Selain itu, apabila dilihat dari mashlahah al-mursalah kegiatan ini lebih banyak mendatangkan mudharat daripada manfaatnya. Buktinya, dengan melihat kepada sejarah bahwa perayaan ini juga merupakan Festival Lupercalia, sehingga hal-hal yang berbau seks pada perayaan Valentine meningkat atau dengan kata lain Hari Zina Internasional. Senada dengan Fatwa MUI Nomor 3 Tahun 2017 bahwa haram bagi umat Islam untuk merayakan Valentine dengan alasan bukan termasuk tradisi Islam.

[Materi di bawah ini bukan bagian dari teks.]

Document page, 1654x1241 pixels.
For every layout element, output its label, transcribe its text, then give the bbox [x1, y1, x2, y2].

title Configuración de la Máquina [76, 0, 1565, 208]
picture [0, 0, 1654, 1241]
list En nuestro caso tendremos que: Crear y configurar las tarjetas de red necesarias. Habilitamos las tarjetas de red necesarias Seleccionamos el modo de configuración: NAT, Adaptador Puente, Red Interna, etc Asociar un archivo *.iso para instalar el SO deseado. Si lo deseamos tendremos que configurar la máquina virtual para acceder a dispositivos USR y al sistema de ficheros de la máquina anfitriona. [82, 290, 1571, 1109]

Hemat penulis, mengungkapkan perasaan kasih sayang sesama manusia memanglah baik, akan tetapi bukan semenit untuk sehari, dan sejam untuk setahun. Bahkan Islam mengajarkan untuk senantiasa menyayangi saudara seimannya. Hal ini ditegaskan oleh Nabi Muhammad saw. Melalui sabdanya, “ tidaklah beriman seseorang di antara kamu sehingga mencintai saudaranya sebagaimana ia mencintai dirinya sendiri. (H.R Bukhari, Muslim, Ahmad, Nasa’i).”